Friday 28 October 2016

Positional retrospective

It’s been a tense few weeks in Polemic Towers with market positions being whipped all over the place and it has taken a strong nerve to weather through but today it finally looks as though my positions are paying off so it's worth having a look at them again.

Long USDJPY - instigated at the end of September after the markets had decided to buy yen post BoJ when perhaps it should have been selling as described here http://polemics-pains.blogspot.co.uk/2016/10/yen-bomb.html. Happy to run this.

Long USDTRY- Long since the coup after the initial pull back to 2.96 area.

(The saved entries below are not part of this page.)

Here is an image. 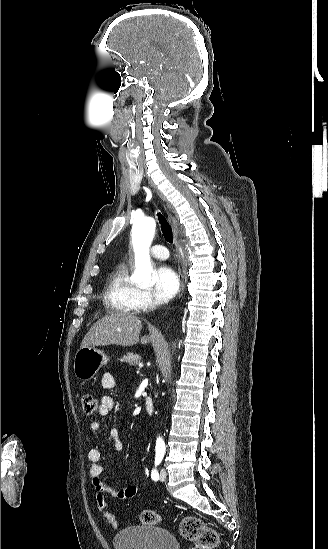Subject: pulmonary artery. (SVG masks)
Returning a JSON list of instances; mask_svg holds the SVG:
<instances>
[{
    "label": "pulmonary artery",
    "instance_id": "1",
    "mask_svg": "<svg viewBox=\"0 0 328 549\" xmlns=\"http://www.w3.org/2000/svg\"><path fill=\"white\" fill-rule=\"evenodd\" d=\"M151 256L156 259L167 258L170 254L168 246H152L150 249Z\"/></svg>",
    "mask_w": 328,
    "mask_h": 549
}]
</instances>
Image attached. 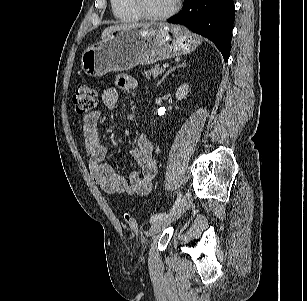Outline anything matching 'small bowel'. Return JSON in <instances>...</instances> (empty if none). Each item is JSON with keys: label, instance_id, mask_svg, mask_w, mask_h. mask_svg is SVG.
<instances>
[{"label": "small bowel", "instance_id": "small-bowel-1", "mask_svg": "<svg viewBox=\"0 0 307 301\" xmlns=\"http://www.w3.org/2000/svg\"><path fill=\"white\" fill-rule=\"evenodd\" d=\"M139 83L131 75H122L116 80V87L107 88L102 94V101L108 109L118 102L119 90L130 92L136 90ZM101 113L93 111L83 119V136L88 169L93 180L108 194L126 193L128 195H147L157 174V164L153 157V143L144 134L139 135L136 147L131 150L133 160L139 165L140 171L130 173L128 179L118 174L106 163L108 149L99 137V120Z\"/></svg>", "mask_w": 307, "mask_h": 301}]
</instances>
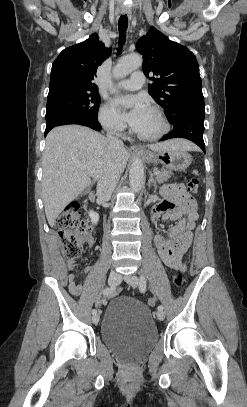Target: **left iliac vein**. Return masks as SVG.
<instances>
[{
    "instance_id": "left-iliac-vein-1",
    "label": "left iliac vein",
    "mask_w": 247,
    "mask_h": 407,
    "mask_svg": "<svg viewBox=\"0 0 247 407\" xmlns=\"http://www.w3.org/2000/svg\"><path fill=\"white\" fill-rule=\"evenodd\" d=\"M124 280H125L130 286H132L133 288H137L138 285H139V283H140L139 278H138L135 274H131V275L125 276V277H124ZM156 315H157V319L160 320V321L164 320V318H165V314H164L163 311H157V314H156Z\"/></svg>"
}]
</instances>
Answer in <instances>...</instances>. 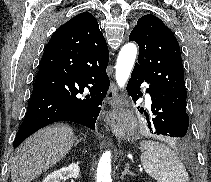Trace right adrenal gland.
Wrapping results in <instances>:
<instances>
[{
	"mask_svg": "<svg viewBox=\"0 0 211 182\" xmlns=\"http://www.w3.org/2000/svg\"><path fill=\"white\" fill-rule=\"evenodd\" d=\"M82 139H77L74 146L76 147L78 145V143L81 141Z\"/></svg>",
	"mask_w": 211,
	"mask_h": 182,
	"instance_id": "2a0ac1e0",
	"label": "right adrenal gland"
}]
</instances>
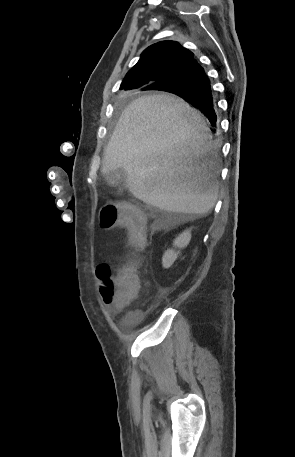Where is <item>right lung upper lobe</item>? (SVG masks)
<instances>
[{"label":"right lung upper lobe","mask_w":295,"mask_h":457,"mask_svg":"<svg viewBox=\"0 0 295 457\" xmlns=\"http://www.w3.org/2000/svg\"><path fill=\"white\" fill-rule=\"evenodd\" d=\"M194 54L175 41H162L149 46L126 74L120 89L130 90L174 80L194 60Z\"/></svg>","instance_id":"right-lung-upper-lobe-1"}]
</instances>
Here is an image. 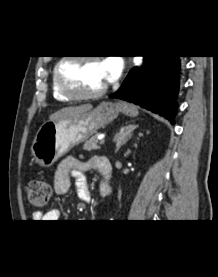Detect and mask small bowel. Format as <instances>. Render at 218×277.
<instances>
[{
	"instance_id": "1",
	"label": "small bowel",
	"mask_w": 218,
	"mask_h": 277,
	"mask_svg": "<svg viewBox=\"0 0 218 277\" xmlns=\"http://www.w3.org/2000/svg\"><path fill=\"white\" fill-rule=\"evenodd\" d=\"M105 158V157H104ZM89 170H96L104 177H110L111 164L99 162L98 157L89 160H80L74 157L63 159L54 174V190L58 195L68 192L71 186L72 177L75 178V188L79 199L82 202L89 203L91 195L87 187L84 174ZM60 217L59 209H51L46 212H35L33 219L35 222H55Z\"/></svg>"
}]
</instances>
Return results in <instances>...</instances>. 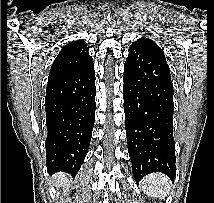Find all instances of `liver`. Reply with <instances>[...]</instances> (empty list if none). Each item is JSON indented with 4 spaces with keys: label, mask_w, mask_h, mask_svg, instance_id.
<instances>
[{
    "label": "liver",
    "mask_w": 214,
    "mask_h": 203,
    "mask_svg": "<svg viewBox=\"0 0 214 203\" xmlns=\"http://www.w3.org/2000/svg\"><path fill=\"white\" fill-rule=\"evenodd\" d=\"M54 178L56 180L57 187L66 186L68 183V177L65 173L56 174Z\"/></svg>",
    "instance_id": "6515ba94"
}]
</instances>
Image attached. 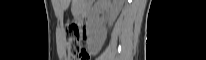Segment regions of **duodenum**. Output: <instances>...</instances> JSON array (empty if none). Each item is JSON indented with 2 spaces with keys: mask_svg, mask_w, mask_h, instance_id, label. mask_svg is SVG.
I'll use <instances>...</instances> for the list:
<instances>
[{
  "mask_svg": "<svg viewBox=\"0 0 206 60\" xmlns=\"http://www.w3.org/2000/svg\"><path fill=\"white\" fill-rule=\"evenodd\" d=\"M89 17V7L87 4H84L82 7V13L80 16V23H79V28H86V22L88 20Z\"/></svg>",
  "mask_w": 206,
  "mask_h": 60,
  "instance_id": "1",
  "label": "duodenum"
}]
</instances>
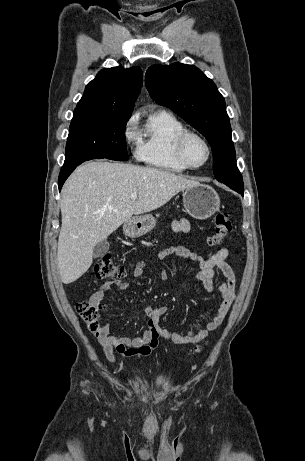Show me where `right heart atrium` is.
<instances>
[{
    "label": "right heart atrium",
    "instance_id": "d8ad5b80",
    "mask_svg": "<svg viewBox=\"0 0 305 461\" xmlns=\"http://www.w3.org/2000/svg\"><path fill=\"white\" fill-rule=\"evenodd\" d=\"M135 122H136L135 118H132L127 123L125 135L128 139H134L136 137V134L134 132Z\"/></svg>",
    "mask_w": 305,
    "mask_h": 461
}]
</instances>
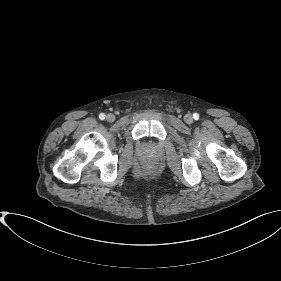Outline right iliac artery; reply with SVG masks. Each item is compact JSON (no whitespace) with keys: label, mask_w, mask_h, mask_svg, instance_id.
Wrapping results in <instances>:
<instances>
[{"label":"right iliac artery","mask_w":281,"mask_h":281,"mask_svg":"<svg viewBox=\"0 0 281 281\" xmlns=\"http://www.w3.org/2000/svg\"><path fill=\"white\" fill-rule=\"evenodd\" d=\"M99 118H100L101 120H104V119H105V114H104V113L99 114Z\"/></svg>","instance_id":"1"}]
</instances>
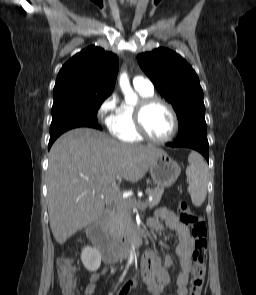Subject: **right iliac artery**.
Returning <instances> with one entry per match:
<instances>
[{
	"mask_svg": "<svg viewBox=\"0 0 256 295\" xmlns=\"http://www.w3.org/2000/svg\"><path fill=\"white\" fill-rule=\"evenodd\" d=\"M125 275V272H124V274H123V276ZM123 276H122V278H123ZM122 278H121V280H122Z\"/></svg>",
	"mask_w": 256,
	"mask_h": 295,
	"instance_id": "obj_1",
	"label": "right iliac artery"
}]
</instances>
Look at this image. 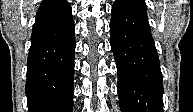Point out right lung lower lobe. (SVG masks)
Masks as SVG:
<instances>
[{
    "instance_id": "obj_1",
    "label": "right lung lower lobe",
    "mask_w": 193,
    "mask_h": 112,
    "mask_svg": "<svg viewBox=\"0 0 193 112\" xmlns=\"http://www.w3.org/2000/svg\"><path fill=\"white\" fill-rule=\"evenodd\" d=\"M75 27L67 0L41 3L27 60L28 112H72Z\"/></svg>"
}]
</instances>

My core beliefs that Turkey is in trouble re regional positioning and FDI flows vs trade deficits is unchanged. Seeing it break up through the post coup highs to now trade around 3.12 looks like we are finally on the move. That 'CB may not cut' move from 3.10 to 3.06 was indeed just a buying opportunity. http://polemics-pains.blogspot.co.uk/2016/07/turkey-they-think-its-all-over-it.html

Short BTPs - Short since the ECB in September and going well in the run up to Italian referendum and a general rally in global bond yields. the 50yr BTP auction appears to have been a watershed moment for them. I go along with the general concern that bond markets are the nuclear waste of monetary policy and their toxic legacy is not easily disposed of.

Long Oil - Its had a good run and is now languishing around the 50 area and I am not so sure about another up leg but I am still biased for higher as no one really seems to believe that OPEC can get it’s act together. Whilst developed markets demand may be substituted with renewables I can’t forget the exploding global population in the poorer countries who as they emerge from abject poverty are going to be buying a moped, cultivator, generator or old car before they get wired up to a renewables grid. Oil burning is still the first step out of poverty.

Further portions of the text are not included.